Revista Sabe Bem PD - julho/agosto

Municípios do distrito do Porto apresentam discrepâncias na compra de casa

Municípios do distrito do Porto apresentam discrepâncias na compra de casa

Apesar de a pandemia estar a alterar a vida de milhares de portugueses, o desejo de comprarem habitação própria continua a manter-se, parecendo, inclusive, ter ganho especial relevância desde o último confinamento, decreto em março e abril de 2020. 

Com mais tempo em casa, muitos são os cidadãos que se questionam sobre as comodidades que a habitação lhes pode fornecer, sobretudo quando ainda não têm a possibilidade de ter uma moradia própria. A pensar nos milhares de portugueses que sonham adquirir habitação, a plataforma ComparaJá.pt procurou analisar os custos de comprar um imóvel com recurso a financiamento nos diferentes municípios do distrito do Porto.

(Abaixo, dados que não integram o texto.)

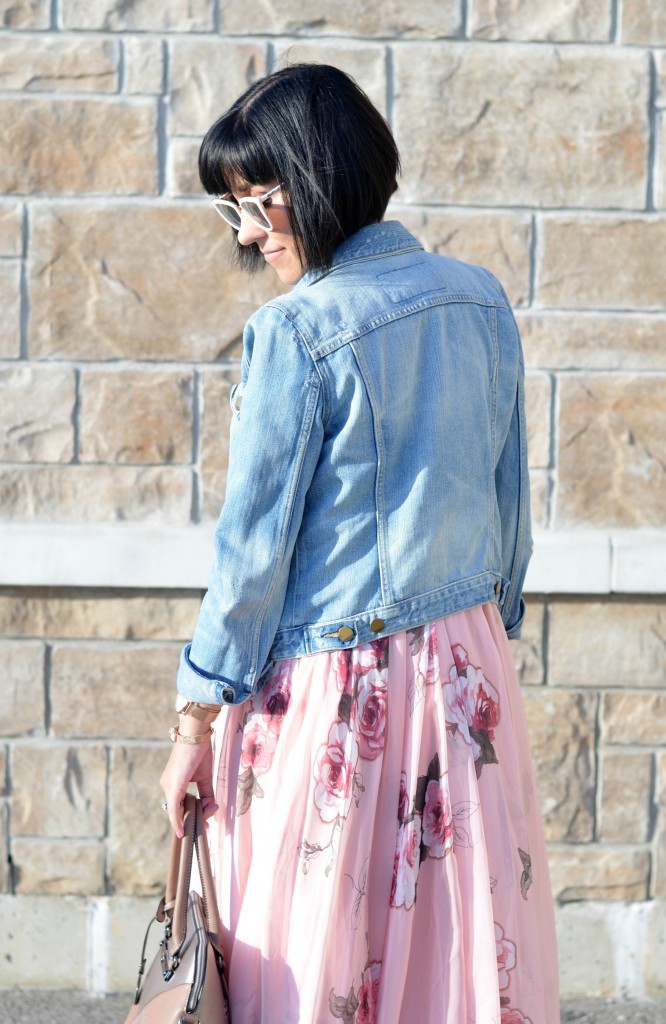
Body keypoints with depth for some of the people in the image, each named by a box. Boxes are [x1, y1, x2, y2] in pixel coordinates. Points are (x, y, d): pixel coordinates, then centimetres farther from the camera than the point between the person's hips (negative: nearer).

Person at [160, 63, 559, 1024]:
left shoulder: (298, 331, -15)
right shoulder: (482, 300, 4)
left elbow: (255, 542, -13)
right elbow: (511, 502, 11)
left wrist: (195, 723, -5)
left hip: (332, 692, -6)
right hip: (469, 673, 6)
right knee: (473, 942, 13)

Os resultados, sabe-se agora, apresentam algumas disparidades. “Através deste estudo é possível ter-se uma perceção clara da necessidade de se fazer uma análise criteriosa à capacidade financeira na hora de se solicitar um empréstimo para comprar casa, particularmente a taxa de esforço”, alertou José Figueiredo, diretor-geral do ComparaJá. 

A investigação em causa teve em conta os dados específicos por município no que respeita ao preço por metro quadrado, o salário médio, a taxa de esforço, que, como explicou o responsável, corresponde à “percentagem do rendimento das famílias que é destinada a pagar as prestações dos créditos, sendo que não deverá ser superior a um terço do rendimento total do agregado familiar” e a TAEG média no crédito habitação. 

Na análise, foi também considerada “a poupança prévia necessária para fazer face ao valor da entrada inicial, montante que geralmente corresponde entre 10% a 20% do valor de aquisição do imóvel”. 

No município do Porto, como é possível verificar na tabela abaixo, as famílias têm capacidade financeira para comprar um imóvel apenas com 65 metros quadrados, o valor mais baixo de todos os municípios. 

Além do Porto, também em Matosinhos (67 metros quadrados) e Vila Nova de Gaia (75 metros quadrados), as famílias não poderão ambicionar a aquisição de uma habitação com mais de 80 metros quadrados. 

O município onde existe maior capacidade de adquirir uma habitação com mais metros quadrados é de Marco de Canaveses (181), seguido de Baião (154) e Amarante (151), o que reflete uma discrepância de mais de 100 metros quadrados no que respeita ao município do Porto e o de Marco de Canaveses.  

Na Maia, a dimensão máxima do imóvel que as famílias poderão comprar é de 113 metros quadrados. Em Valongo de 103 e em Gondomar de 98. 

De referir que o estudo em causa tem por base um conjunto de quatro fatores, incluindo o salário médio das famílias de cada município, retirado da PORDATA.